▶ _DIRECTIVE_
Every line below that holds the string "mutual" should be copied.

▶ _RECORDS FOR THIS TASK_
******************************

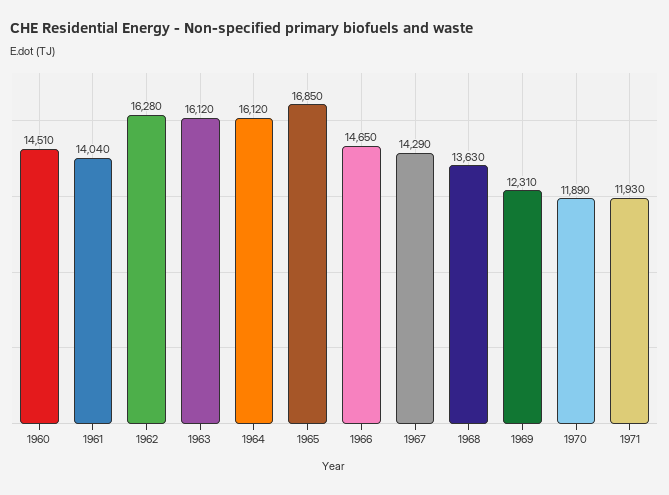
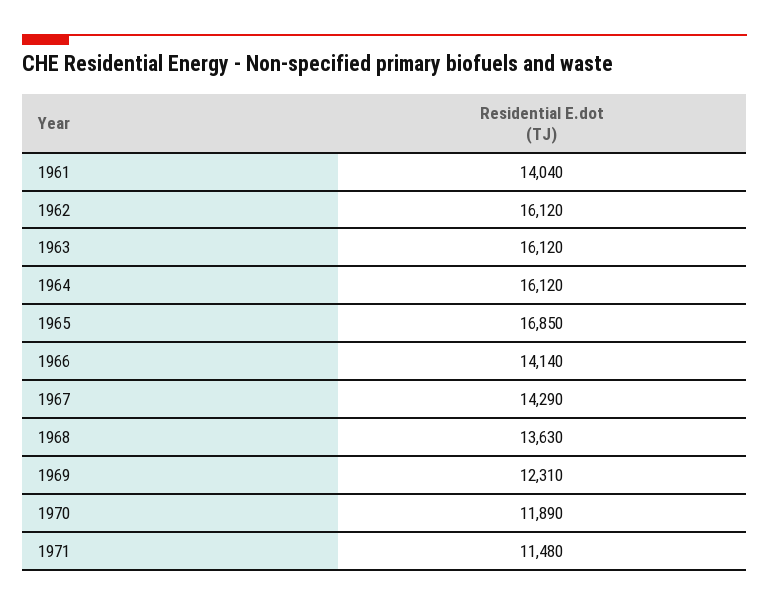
  {
-   "1960": 14510,
    "1961": 14040,
-   "1962": 16280,
+   "1962": 16120,
    "1963": 16120,
    "1964": 16120,
    "1965": 16850,
-   "1966": 14650,
+   "1966": 14140,
    "1967": 14290,
    "1968": 13630,
    "1969": 12310,
    "1970": 11890,
-   "1971": 11930
+   "1971": 11480
  }

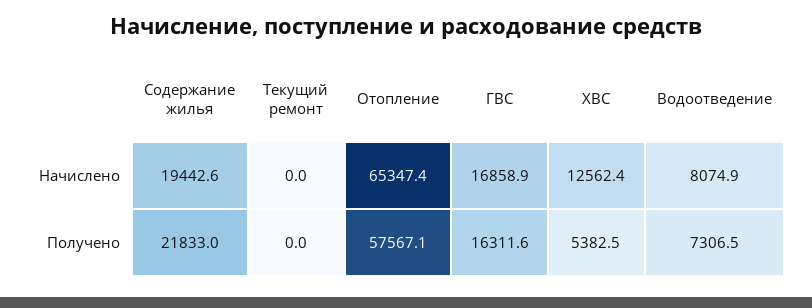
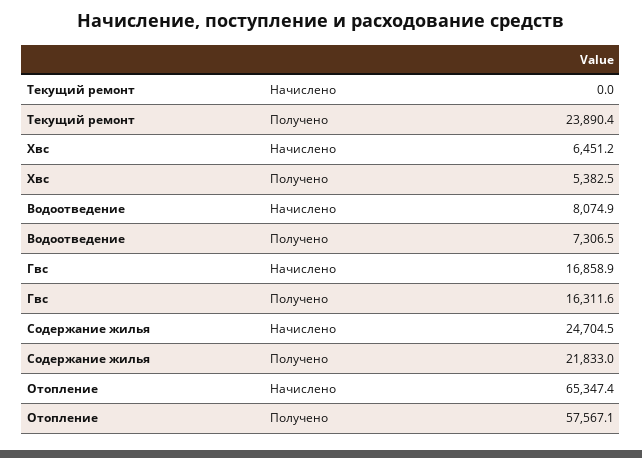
  {
    "Содержание жилья": {
-     "Начислено": 19442.6,
+     "Начислено": 24704.5,
      "Получено": 21833
    },
    "Текущий ремонт": {
      "Начислено": 0,
-     "Получено": 0
+     "Получено": 23890.4
    },
    "Отопление": {
      "Начислено": 65347.4,
      "Получено": 57567.1
    },
    "ГВС": {
      "Начислено": 16858.9,
      "Получено": 16311.6
    },
    "ХВС": {
-     "Начислено": 12562.4,
+     "Начислено": 6451.2,
      "Получено": 5382.5
    },
    "Водоотведение": {
      "Начислено": 8074.9,
      "Получено": 7306.5
    }
  }

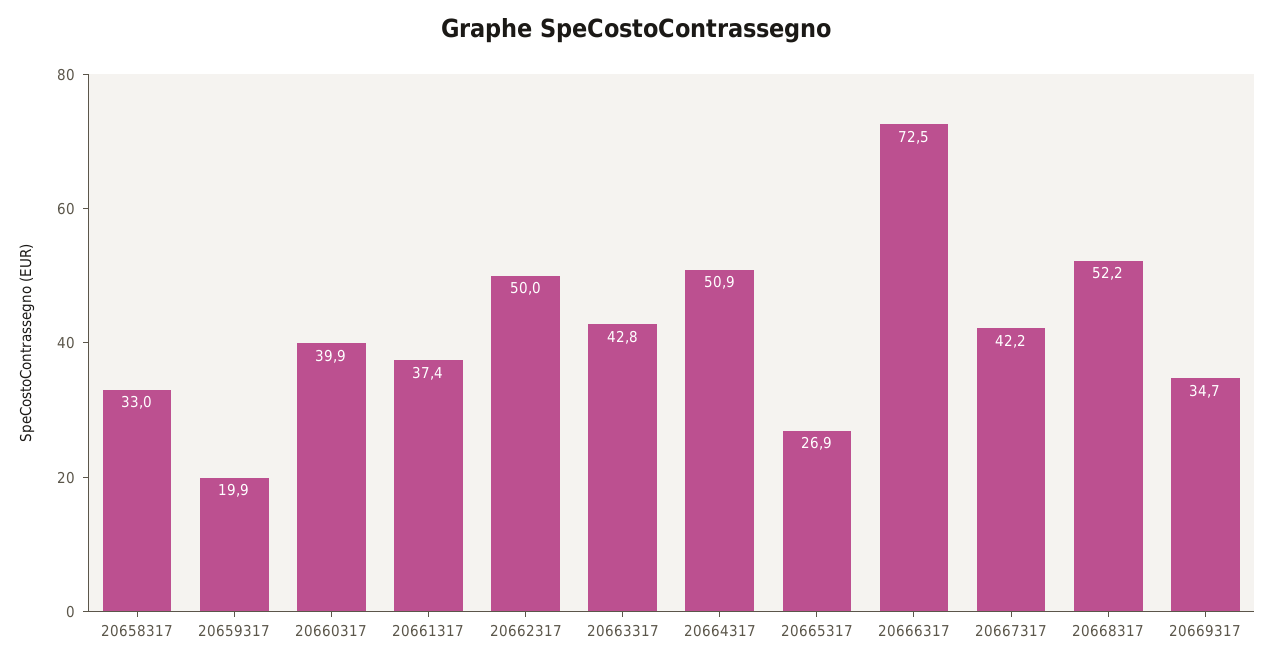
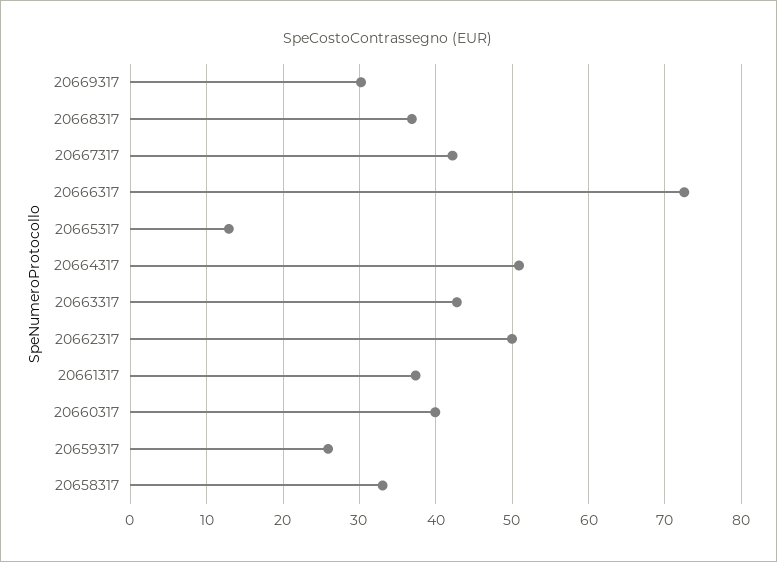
  {
    "20658317": 33,
-   "20659317": 19.9,
+   "20659317": 26,
    "20660317": 39.9,
    "20661317": 37.4,
    "20662317": 50,
    "20663317": 42.8,
    "20664317": 50.9,
-   "20665317": 26.9,
+   "20665317": 13,
    "20666317": 72.5,
    "20667317": 42.2,
-   "20668317": 52.2,
+   "20668317": 37,
-   "20669317": 34.7
+   "20669317": 30
  }

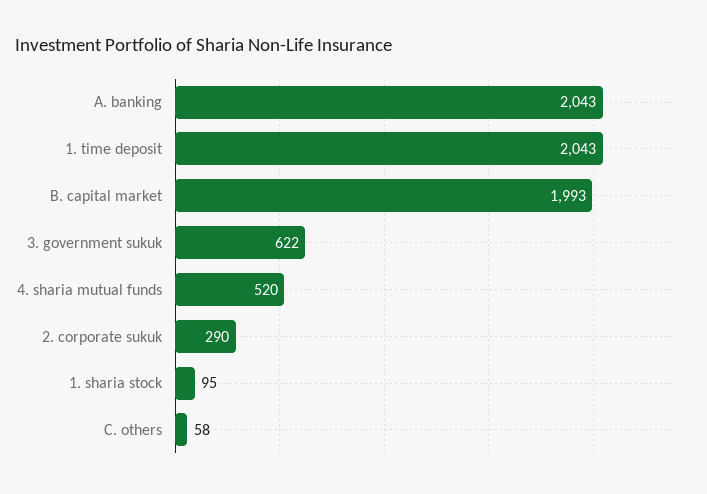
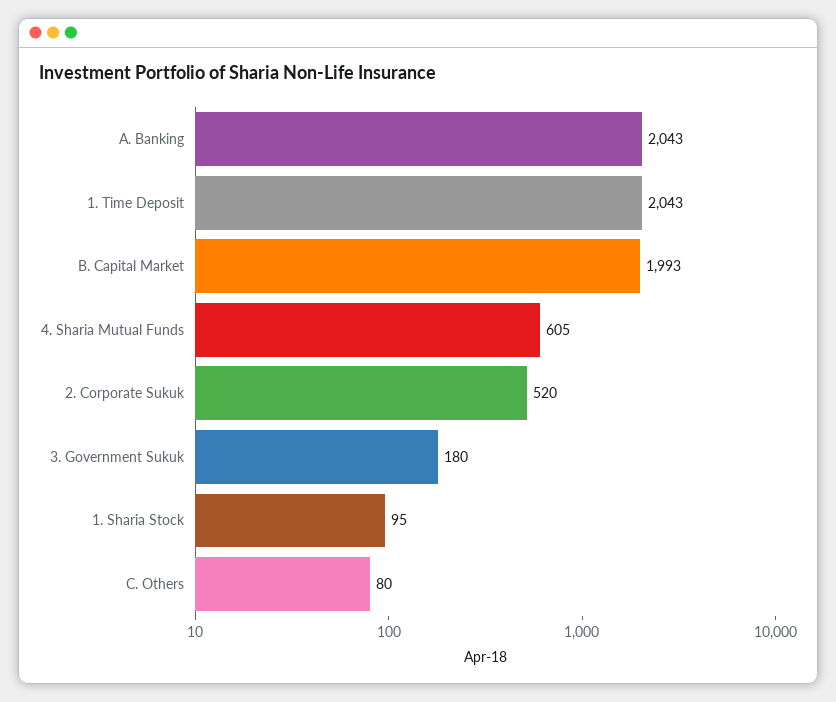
  {
    "A. banking": 2043,
    "1. time deposit": 2043,
    "B. capital market": 1993,
-   "3. government sukuk": 622,
+   "3. government sukuk": 180,
-   "4. sharia mutual funds": 520,
+   "4. sharia mutual funds": 605,
-   "2. corporate sukuk": 290,
+   "2. corporate sukuk": 520,
    "1. sharia stock": 95,
-   "C. others": 58
+   "C. others": 80
  }

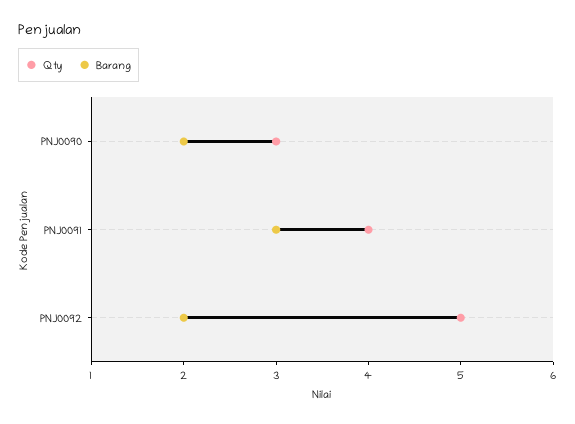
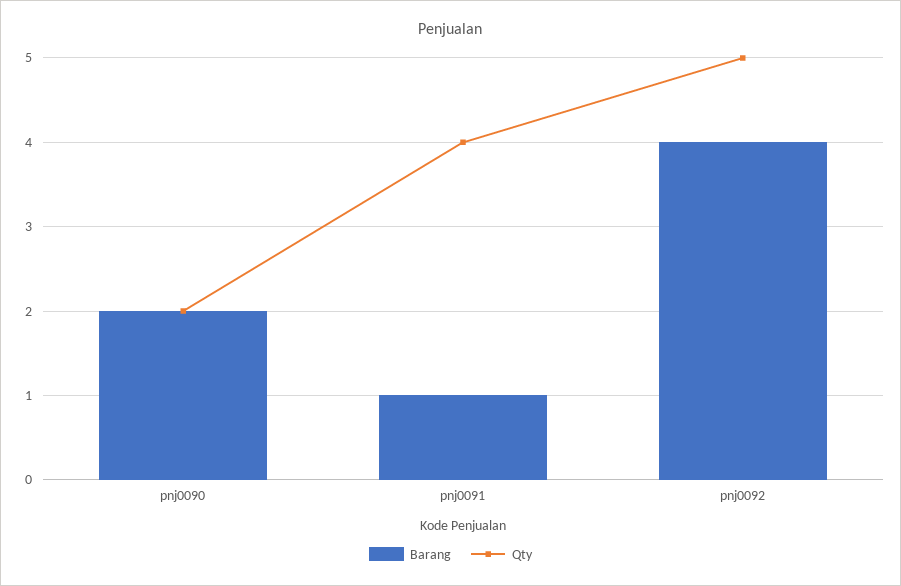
  {
    "Qty": {
-     "PNJ0090": 3,
+     "PNJ0090": 2,
      "PNJ0091": 4,
      "PNJ0092": 5
    },
    "Barang": {
      "PNJ0090": 2,
-     "PNJ0091": 3,
+     "PNJ0091": 1,
-     "PNJ0092": 2
+     "PNJ0092": 4
    }
  }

******************************

▶ _TASK SOLUTION_
-   "4. sharia mutual funds": 520,
+   "4. sharia mutual funds": 605,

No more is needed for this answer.